Casey and Toomey believe that the list of SFF candidates is information that must be publicly available to individuals and families seeking nursing care for their loved ones. For that reason, the Senators have released the April 2019 list of SFF candidates and are continuing to work with CMS to make future lists public.

Through the release of the SFF candidate list and the Senate report, which details preliminary findings from surveys and public information about these candidate facilities, the Senators aim to provide Americans and their families with the transparency and information needed to choose a nursing home that would provide quality care to a loved one.

CMS Inquiry Identifies Issues

Casey and Toomey’s CMS inquiry into the SFF program put the spotlight on several issues. It became apparent to the two senators that a nursing home’s participation in the SFF program was not easily understandable to the public or would-be residents and their families. It became clear that CMS’s Nursing Home Compare, the agency’s online website, was not consistently updated to reflect any changes in the SFF program. “For example, in March 2019, the small icon used to indicate that a facility is an SFF participant was not on the webpage of five of the 17 newly-added SFF participants,” noted the Senate report. Most important, CMS’ website did not identify SFF candidates.

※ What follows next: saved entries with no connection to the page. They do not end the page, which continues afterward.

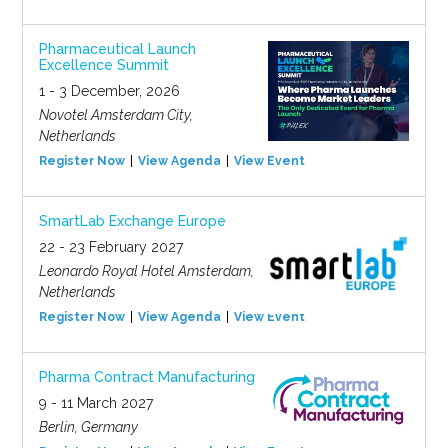
Pharmaceutical Launch
Excellence Summit
1 - 3 December, 2026
Novotel Amsterdam City,
Netherlands
Register Now
View Agenda
View Event
SmartLab Exchange Europe
22 - 23 February 2027
Leonardo Royal Hotel Amsterdam,
Netherlands
Register Now
View Agenda
View Event
Pharma Contract Manufacturing
9 - 11 March 2027
Berlin, Germany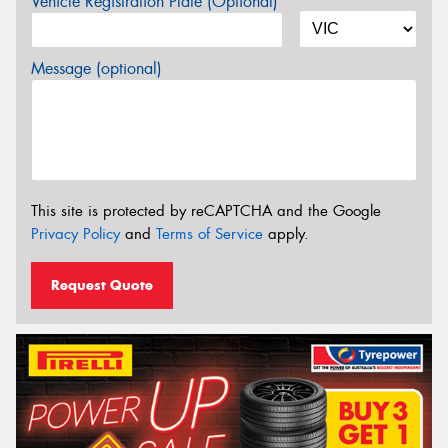
Vehicle Registration Plate (Optional)
Message (optional)
This site is protected by reCAPTCHA and the Google
Privacy Policy
and
Terms of Service
apply.
Request Quote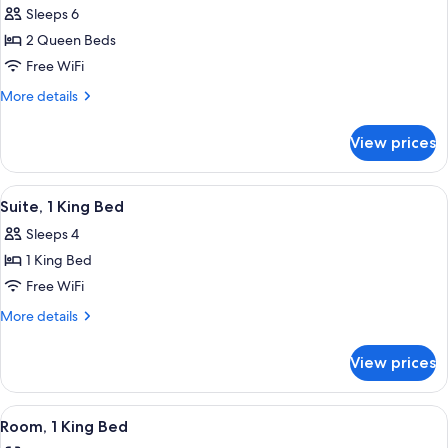
Sleeps 6
photos
2 Queen Beds
for
Suite,
Free WiFi
2
More
More details
Queen
details
for
Beds
View prices
Suite,
2
Queen
View
A hotel room with a bed, a TV, a desk 
13
Beds
Suite, 1 King Bed
all
Sleeps 4
photos
1 King Bed
for
Suite,
Free WiFi
1
More
More details
King
details
for
Bed
View prices
Suite,
1
King
View
A hotel room with a kitchenette, a bed,
14
Bed
Room, 1 King Bed
all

According to the released Senate report, only CMS and the state regulatory agency in which the nursing home is located and the facility itself, had knowledge of who is an SFF candidate. While CMS requires every nursing home to notify residents and its community of its regulatory SFF participant designation, these requirements do not apply to SFF candidates.

Aside from CMS recently updating its Nursing Home Compare webpage to more clearly indicate which nursing homes are SFF participants, it lacks details about the SFF program. There is no information explaining the reason for a facility’s participation in the program, the length of time it has been in the program or whether it has fixed the care issue. Most important, CMS does not include information on facilities that routinely cycle in and out of the SFF program, says the Senate report.

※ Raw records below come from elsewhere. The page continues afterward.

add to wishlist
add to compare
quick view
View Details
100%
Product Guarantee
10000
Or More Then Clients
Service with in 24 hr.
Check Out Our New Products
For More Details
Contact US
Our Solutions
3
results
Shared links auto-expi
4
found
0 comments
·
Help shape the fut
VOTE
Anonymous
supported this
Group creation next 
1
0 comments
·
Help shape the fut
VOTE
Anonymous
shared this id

“There are few decisions more serious or life-altering than that of choosing a nursing home. I am pleased that CMS has taken the work that I have done with Senator Toomey seriously and is heeding our call to release the list of nursing facilities that are nominated to the Special Focus Facility program,” said Casey. “Our bipartisan work will ensure that families have all the information at their fingertips when choosing a nursing home. Now we must work in a bipartisan fashion to ensure the SFF program is working properly and that CMS has the funding it needs to improve underperforming nursing homes nationwide,” he says.

Adds, Toomey, “Ensuring that families have all the information they need about a nursing home will improve the quality of care at facilities across the country.”